In der Zwischenzeit, in einem entlegenen Winkel der Welt…
Die Regisseure Tizza Covi und Rainer Frimmel, – sie stammt aus Bozen und er aus Wien, – haben in ihrem jüngsten Spielfilm Mister Universo, dem dritten Kapitel – sofern es erlaubt ist, von Kapiteln zu sprechen – einer Trilogie, die in der Welt des Zirkus spielt, einen bewährten und erfolgreichen Weg weitergeführt, der mit La pivellina (2009 gedreht und mit zahlreichen internationalen Preisen bedacht) begann und mit der Produktion von Der Glanz des Tages (2012) fortgesetzt wurde. Was die Filmemacher von Anfang an wollten, war, ganz klar, eine Welt abzubilden, deren Schicksal es zu sein scheint, langsam zu verschwinden. Mit viel Platz für Magie, Esoterik und Aberglauben, welche durch einen rigorosen Realismus kontrastiert werden.

> [Auszüge der Daten]:
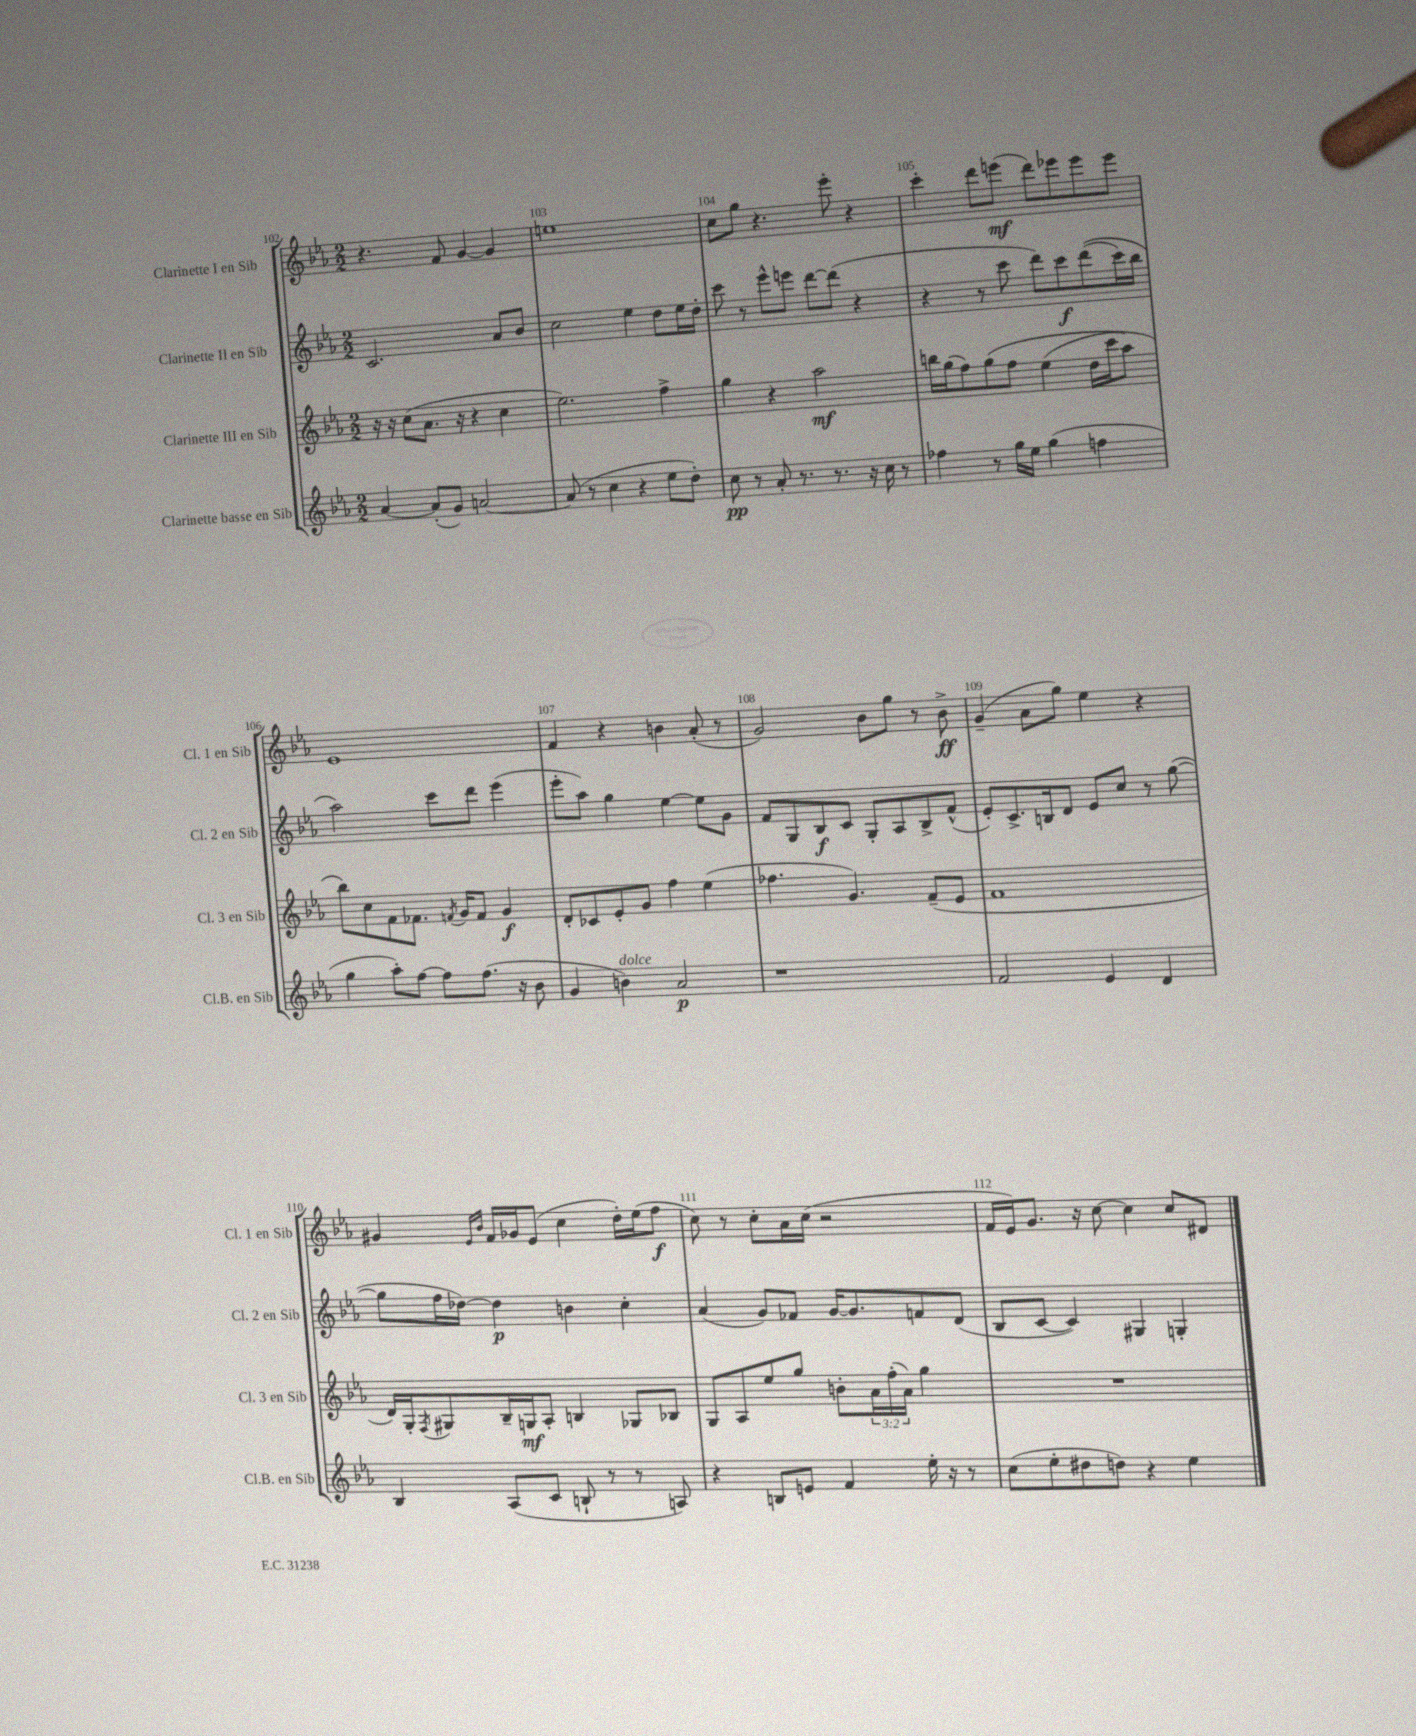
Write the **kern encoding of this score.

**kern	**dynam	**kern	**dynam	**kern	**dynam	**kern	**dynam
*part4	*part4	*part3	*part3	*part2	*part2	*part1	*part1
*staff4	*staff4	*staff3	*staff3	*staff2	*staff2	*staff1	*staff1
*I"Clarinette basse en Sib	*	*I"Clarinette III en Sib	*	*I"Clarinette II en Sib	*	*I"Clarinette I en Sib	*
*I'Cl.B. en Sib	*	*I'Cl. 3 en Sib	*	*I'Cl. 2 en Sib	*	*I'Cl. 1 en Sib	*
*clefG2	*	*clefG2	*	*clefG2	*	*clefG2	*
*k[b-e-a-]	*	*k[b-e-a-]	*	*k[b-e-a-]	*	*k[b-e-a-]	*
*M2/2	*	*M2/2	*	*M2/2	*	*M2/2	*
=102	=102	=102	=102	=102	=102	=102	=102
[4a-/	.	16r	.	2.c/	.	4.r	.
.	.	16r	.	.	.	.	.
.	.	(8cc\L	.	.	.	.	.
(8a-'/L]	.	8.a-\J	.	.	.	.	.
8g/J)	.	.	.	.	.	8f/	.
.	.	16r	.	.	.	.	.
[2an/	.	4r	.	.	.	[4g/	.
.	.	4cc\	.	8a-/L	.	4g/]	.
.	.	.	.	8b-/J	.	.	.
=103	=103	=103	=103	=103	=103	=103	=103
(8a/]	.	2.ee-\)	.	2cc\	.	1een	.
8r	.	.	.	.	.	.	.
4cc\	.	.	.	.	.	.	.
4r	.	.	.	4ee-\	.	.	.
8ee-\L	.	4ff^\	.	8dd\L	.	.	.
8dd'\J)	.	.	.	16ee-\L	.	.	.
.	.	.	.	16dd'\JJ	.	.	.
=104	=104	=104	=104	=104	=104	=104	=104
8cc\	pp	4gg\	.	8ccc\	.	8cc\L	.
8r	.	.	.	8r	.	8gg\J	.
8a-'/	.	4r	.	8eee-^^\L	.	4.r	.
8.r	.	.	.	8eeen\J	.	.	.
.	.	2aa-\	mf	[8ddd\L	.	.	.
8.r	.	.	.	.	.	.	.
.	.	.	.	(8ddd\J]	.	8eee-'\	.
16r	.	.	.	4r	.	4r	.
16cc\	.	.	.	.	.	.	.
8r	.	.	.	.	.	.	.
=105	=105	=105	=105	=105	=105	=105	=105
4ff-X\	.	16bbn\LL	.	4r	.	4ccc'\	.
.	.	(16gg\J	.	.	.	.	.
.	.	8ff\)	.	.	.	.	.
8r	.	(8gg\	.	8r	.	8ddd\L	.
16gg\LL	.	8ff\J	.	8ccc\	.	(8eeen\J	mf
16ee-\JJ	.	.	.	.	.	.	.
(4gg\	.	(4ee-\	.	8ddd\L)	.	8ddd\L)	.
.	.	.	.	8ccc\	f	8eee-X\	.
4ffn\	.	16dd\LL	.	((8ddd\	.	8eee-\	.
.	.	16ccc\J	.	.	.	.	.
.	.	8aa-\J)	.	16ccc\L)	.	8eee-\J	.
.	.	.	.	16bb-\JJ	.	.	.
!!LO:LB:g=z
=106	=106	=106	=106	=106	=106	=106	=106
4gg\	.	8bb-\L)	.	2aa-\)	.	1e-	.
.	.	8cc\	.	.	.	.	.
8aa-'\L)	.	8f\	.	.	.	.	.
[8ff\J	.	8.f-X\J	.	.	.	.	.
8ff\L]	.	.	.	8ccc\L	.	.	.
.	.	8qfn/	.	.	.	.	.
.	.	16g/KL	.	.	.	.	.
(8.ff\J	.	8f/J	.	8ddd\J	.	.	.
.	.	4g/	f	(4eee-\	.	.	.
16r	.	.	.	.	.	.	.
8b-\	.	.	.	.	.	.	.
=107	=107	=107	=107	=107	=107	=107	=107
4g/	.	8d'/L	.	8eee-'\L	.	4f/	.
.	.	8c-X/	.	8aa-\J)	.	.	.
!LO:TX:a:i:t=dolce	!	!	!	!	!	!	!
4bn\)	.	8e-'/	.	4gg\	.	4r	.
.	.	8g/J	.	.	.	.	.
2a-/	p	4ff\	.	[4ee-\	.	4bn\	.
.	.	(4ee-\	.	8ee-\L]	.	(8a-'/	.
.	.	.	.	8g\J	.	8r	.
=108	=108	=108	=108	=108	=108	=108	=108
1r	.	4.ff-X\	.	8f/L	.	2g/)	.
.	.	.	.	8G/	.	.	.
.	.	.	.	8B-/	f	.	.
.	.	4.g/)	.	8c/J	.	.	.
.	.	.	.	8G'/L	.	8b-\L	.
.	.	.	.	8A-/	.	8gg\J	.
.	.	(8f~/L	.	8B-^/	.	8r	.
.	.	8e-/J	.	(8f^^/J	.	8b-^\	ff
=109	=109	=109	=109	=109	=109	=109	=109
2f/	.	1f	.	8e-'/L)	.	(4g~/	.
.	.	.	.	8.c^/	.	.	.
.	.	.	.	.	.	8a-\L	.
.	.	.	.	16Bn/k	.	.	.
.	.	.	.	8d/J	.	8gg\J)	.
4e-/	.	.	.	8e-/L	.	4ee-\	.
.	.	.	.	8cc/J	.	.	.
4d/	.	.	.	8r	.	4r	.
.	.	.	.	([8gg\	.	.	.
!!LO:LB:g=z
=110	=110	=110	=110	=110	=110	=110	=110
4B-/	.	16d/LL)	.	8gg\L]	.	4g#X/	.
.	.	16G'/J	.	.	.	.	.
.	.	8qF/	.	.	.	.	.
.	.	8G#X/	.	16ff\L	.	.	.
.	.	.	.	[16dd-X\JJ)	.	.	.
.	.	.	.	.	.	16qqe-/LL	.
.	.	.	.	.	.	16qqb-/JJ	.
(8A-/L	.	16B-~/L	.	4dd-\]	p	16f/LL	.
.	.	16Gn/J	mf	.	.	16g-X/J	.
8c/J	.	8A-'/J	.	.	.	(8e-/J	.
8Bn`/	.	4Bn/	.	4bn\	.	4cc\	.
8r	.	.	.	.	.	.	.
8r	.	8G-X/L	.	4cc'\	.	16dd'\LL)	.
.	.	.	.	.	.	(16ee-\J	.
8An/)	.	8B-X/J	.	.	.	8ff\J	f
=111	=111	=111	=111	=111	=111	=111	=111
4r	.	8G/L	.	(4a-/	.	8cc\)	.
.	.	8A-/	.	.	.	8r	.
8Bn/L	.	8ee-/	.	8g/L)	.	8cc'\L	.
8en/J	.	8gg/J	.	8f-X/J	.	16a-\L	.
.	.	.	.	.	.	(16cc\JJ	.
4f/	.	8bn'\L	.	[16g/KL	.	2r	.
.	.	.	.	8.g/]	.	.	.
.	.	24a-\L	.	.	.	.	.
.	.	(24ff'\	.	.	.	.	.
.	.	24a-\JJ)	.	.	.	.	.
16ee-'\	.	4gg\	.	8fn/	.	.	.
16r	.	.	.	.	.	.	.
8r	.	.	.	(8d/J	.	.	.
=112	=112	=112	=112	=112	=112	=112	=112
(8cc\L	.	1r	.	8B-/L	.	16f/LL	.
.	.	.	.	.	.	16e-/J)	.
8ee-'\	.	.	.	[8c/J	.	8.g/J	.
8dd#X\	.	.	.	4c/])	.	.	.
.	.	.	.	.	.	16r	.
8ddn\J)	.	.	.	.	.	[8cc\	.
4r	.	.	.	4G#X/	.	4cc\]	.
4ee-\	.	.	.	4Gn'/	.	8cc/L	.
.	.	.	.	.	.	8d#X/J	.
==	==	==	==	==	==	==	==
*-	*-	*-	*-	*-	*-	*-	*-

> [Ihre Aufgaben]:
1 - Beantworten Sie anhand des Textes über Mister Universo die folgenden Fragen.
(a) Aus welcher Stadt stammt Tizza Covi?
(b) In welchem Jahr wurde La pivellina gedreht?
(c) Wodurch werden Magie, Esoterik und Aberglauben kontrastiert?
2 - Fassen Sie den Absatz aus dem Text über Mister Universo, der mit „Die Regisseure Tizza Covi und Rainer Frimmel“ beginnt, als Liste zusammen und behalten Sie dabei die wesentlichen Fakten bei.
3 - Schreiben Sie aus dem Text über Mister Universo die Stelle von „In der Zwischenzeit, in“ bis „Realismus kontrastiert werden.“ wortgetreu ab.

> [Antworten je Aufgabe]:
1 -
(a) Aus Bozen.
(b) 2009.
(c) Durch einen rigorosen Realismus.

2 -
- Tizza Covi aus Bozen und Rainer Frimmel aus Wien führen mit ihrem jüngsten Spielfilm Mister Universo einen bewährten und erfolgreichen Weg weiter.
- Der Film ist das dritte Kapitel einer Trilogie, die in der Welt des Zirkus spielt.
- Die Trilogie begann mit La pivellina (2009, mit zahlreichen internationalen Preisen bedacht) und wurde mit Der Glanz des Tages (2012) fortgesetzt.
- Von Anfang an wollten die Filmemacher eine Welt abbilden, deren Schicksal es zu sein scheint, langsam zu verschwinden.
- Dabei gibt es viel Platz für Magie, Esoterik und Aberglauben, die durch einen rigorosen Realismus kontrastiert werden.

3 -
In der Zwischenzeit, in einem entlegenen Winkel der Welt…
Die Regisseure Tizza Covi und Rainer Frimmel, – sie stammt aus Bozen und er aus Wien, – haben in ihrem jüngsten Spielfilm Mister Universo, dem dritten Kapitel – sofern es erlaubt ist, von Kapiteln zu sprechen – einer Trilogie, die in der Welt des Zirkus spielt, einen bewährten und erfolgreichen Weg weitergeführt, der mit La pivellina (2009 gedreht und mit zahlreichen internationalen Preisen bedacht) begann und mit der Produktion von Der Glanz des Tages (2012) fortgesetzt wurde. Was die Filmemacher von Anfang an wollten, war, ganz klar, eine Welt abzubilden, deren Schicksal es zu sein scheint, langsam zu verschwinden. Mit viel Platz für Magie, Esoterik und Aberglauben, welche durch einen rigorosen Realismus kontrastiert werden.